Si un bebé de seis meses viaja en el regazo de un adulto, sería automáticamente despedido hacia delante en caso de accidente y se vería aplastado gravemente por la persona que lo lleva encima. Si lo hiciera un niño de seis años sentado en el asiento trasero pero sin cojín elevador, su cinturón de seguridad se desplazaría de tal forma que podría provocarle lesiones graves en el cuello, mientras que el cuerpo acabaría deslizándose por debajo del mismo, con consecuencias fatales.

Ésto no ocurriría con el uso de un sistema de retención infantil (SRI) homologado y adecuado al peso del menor, ya que el cinturón de seguridad actuaría adecuadamente y frenaría el desplazamiento del niño, minimizando el riesgo de sufrir una lesión. Estas son algunas de las conclusiones del último informe sobre seguridad infantil en el automóvil en España y Latinoamérica, presentado por la Fundación Mapfre y elaborado por expertos en seguridad vial de la entidad.

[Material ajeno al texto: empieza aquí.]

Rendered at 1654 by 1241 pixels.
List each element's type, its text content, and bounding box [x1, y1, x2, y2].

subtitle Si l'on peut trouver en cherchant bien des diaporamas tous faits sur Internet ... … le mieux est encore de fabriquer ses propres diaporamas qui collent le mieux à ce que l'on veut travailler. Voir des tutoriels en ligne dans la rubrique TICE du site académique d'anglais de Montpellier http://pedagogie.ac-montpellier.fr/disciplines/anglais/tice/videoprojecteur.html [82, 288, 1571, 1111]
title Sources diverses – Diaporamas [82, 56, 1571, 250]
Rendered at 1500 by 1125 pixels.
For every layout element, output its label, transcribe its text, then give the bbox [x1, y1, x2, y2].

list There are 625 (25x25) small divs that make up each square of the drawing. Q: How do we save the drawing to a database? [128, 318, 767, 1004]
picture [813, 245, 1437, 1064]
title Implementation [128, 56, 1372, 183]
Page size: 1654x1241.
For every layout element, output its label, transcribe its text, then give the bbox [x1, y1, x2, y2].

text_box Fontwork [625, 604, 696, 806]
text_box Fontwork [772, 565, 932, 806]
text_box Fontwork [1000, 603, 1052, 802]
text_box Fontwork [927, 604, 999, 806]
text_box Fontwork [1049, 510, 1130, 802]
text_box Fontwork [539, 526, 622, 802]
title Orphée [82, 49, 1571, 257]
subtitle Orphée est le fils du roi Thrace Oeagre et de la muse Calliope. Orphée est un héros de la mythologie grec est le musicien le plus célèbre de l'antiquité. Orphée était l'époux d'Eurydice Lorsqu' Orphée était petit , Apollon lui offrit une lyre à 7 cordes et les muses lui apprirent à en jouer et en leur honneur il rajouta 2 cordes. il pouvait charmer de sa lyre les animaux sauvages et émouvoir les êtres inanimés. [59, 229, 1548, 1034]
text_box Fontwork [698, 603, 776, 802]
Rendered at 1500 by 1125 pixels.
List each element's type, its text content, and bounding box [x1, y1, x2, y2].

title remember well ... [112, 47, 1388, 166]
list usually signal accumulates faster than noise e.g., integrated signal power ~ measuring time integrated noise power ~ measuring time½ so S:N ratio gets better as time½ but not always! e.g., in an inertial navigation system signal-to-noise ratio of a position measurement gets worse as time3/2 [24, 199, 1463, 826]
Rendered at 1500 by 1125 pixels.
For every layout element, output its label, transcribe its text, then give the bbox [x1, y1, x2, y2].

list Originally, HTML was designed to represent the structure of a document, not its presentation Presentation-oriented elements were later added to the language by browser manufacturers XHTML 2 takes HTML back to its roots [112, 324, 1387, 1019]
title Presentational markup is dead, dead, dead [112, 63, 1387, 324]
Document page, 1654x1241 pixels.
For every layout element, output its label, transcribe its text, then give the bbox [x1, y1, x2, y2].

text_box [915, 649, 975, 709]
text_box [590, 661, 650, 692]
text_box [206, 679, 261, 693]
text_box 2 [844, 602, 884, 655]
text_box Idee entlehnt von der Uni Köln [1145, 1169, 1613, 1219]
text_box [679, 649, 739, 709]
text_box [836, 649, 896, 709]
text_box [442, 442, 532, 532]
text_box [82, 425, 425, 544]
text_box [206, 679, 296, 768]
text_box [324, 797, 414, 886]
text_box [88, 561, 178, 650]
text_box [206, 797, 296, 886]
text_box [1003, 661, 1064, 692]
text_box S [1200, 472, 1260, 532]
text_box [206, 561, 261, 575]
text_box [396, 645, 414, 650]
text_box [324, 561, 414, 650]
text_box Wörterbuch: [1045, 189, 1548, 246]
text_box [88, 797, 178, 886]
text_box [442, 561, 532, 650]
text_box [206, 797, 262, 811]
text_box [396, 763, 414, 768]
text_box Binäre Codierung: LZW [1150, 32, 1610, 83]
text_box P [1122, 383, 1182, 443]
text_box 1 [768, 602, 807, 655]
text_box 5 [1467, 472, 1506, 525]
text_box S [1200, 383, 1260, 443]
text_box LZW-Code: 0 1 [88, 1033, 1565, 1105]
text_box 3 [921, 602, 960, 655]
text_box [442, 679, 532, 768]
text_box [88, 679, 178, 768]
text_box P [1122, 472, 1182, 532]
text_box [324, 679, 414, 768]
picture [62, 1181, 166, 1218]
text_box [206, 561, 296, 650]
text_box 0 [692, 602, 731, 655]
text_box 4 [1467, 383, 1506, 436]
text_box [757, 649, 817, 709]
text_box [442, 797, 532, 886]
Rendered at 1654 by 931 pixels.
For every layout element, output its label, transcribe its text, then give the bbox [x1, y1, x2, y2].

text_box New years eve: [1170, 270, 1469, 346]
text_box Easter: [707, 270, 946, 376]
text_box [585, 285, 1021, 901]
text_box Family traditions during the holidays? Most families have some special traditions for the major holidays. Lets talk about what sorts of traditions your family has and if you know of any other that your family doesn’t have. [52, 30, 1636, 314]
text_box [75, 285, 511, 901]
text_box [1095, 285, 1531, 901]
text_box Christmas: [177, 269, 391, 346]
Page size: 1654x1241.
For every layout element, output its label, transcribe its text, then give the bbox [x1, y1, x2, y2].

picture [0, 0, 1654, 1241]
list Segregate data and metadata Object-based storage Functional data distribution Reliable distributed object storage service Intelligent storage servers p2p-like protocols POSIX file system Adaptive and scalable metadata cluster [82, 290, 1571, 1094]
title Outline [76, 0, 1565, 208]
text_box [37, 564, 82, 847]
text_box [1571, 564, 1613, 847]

Para analizar los errores más peligrosos y frecuentes que los padres cometen a la hora de viajar con sus hijos, Fundación Mapfre ha llevado a cabo numerosos ensayos de choque ('crash test') en los que pone a prueba la utilización de diferentes sistemas de retención infantil en situaciones correctas e incorrectas, así como en las que se utilizan sistemas no homologados y envejecidos en las que directamente no se utiliza ninguna sillita infantil.

Las pruebas de impacto demuestran que permitir que los más pequeños viajen con holguras en el cinturón de seguridad y en el arnés de seguridad provoca daños considerables en la cabeza y el tórax, dos zonas del cuerpo que también sufren impacto por encima de los límites establecidos cuando se utilizan sistemas de retención infantil envejecidos y no homologados. Estos últimos, que todavía se encuentran a la venta en comunidades como Madrid, se rompen en caso de siniestro, haciendo que el sistema sea totalmente inseguro.

“Los niños que utilizan un SRI adecuado a su peso, estatura y edad y aquellos que viajan en la parte trasera del vehículo y en sentido contrario a la marcha, lo hacen de forma mucho más segura y están expuestos a un riesgo mucho menor de perder la vida o resultar heridos que los que no llevan sujeción. Los más pequeños deberían viajar mirando hacia atrás no solo hasta que cumplen 1 ó 2 años, sino hasta los 3 o incluso los 4 años”, ha señalado Jesús Monclús, director de seguridad vial de Fundación Mapfre, durante el acto de presentación del informe.

Además, el responsable ha recordado que es necesario mejorar el conocimiento de los padres sobre la necesidad de que los niños mayores sigan utilizando sillitas infantiles o asientos elevadores, no sólo hasta que midan más de 1,35 centímetros, como indica la legislatura actual, sino “incluso después de ese momento y hasta que el cinturón de seguridad de adulto quede ajustado con seguridad sobre el cuerpo del menor”.